After attacking relatively weak evidence from Arkansas and becoming entrenched in the position that the Ivory-billed Woodpecker is extinct, critics anonymously used specious arguments to delay the publication of the strongest evidence, which they never openly addressed after its eventual publication. Some of the leading science journals helped to enable the scandal by failing to provide diligent oversight. For example, a submission to the Proceedings of the National Academy of Sciences was rejected on the basis of an unfounded assertion that the speed of one of the videos was altered in order to increase the apparent wingbeat frequency and flight speed. It would have been easy to debunk the assertion by inspecting the raw digital video, but the editor declined to investigate.

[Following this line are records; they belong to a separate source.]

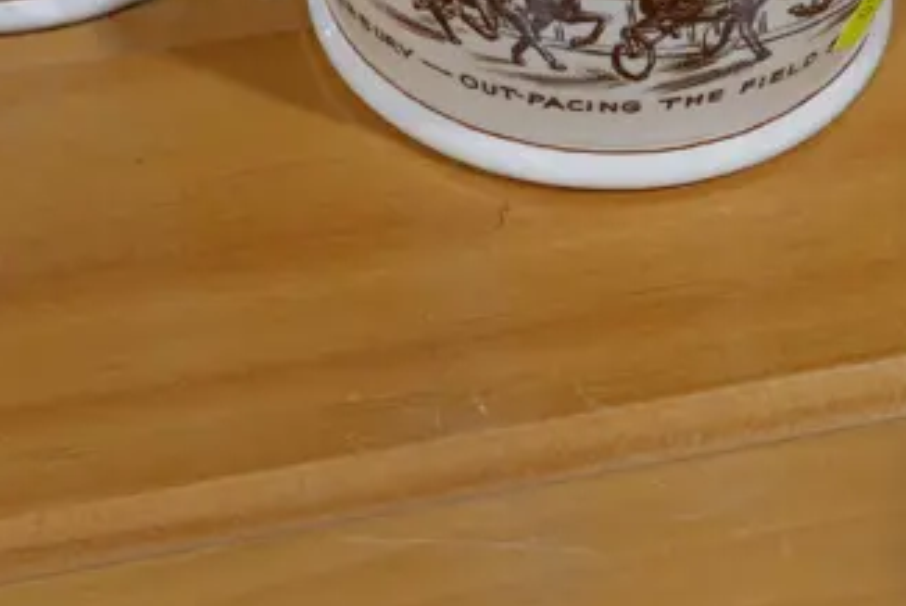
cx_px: 442
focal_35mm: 111
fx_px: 2796
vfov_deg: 11.9
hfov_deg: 18.4
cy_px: -265
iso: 200
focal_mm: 17
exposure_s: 1/60
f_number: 4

After further developments, the Editor of JTCA invited Collins to submit another follow-up article. The decision to declare the species extinct was based on a five-year review of evidence for persistence. It came to light during an interview that the person who conducted the five-year review was unaware of basic facts about the strongest evidence. Earlier this year, additional claims of sightings and evidence from Louisiana were announced in an article by Latta et al., including a video that was promoted as being "among the strongest evidence to date" for the persistence of the Ivory-billed Woodpecker. In an article that just came out in JTCA, Collins argues that Latta et al. were misled by apparent white markings that are due to solar glare, and they overlooked field marks and flight characteristics that are consistent with the Pileated Woodpecker, not the Ivory-billed Woodpecker.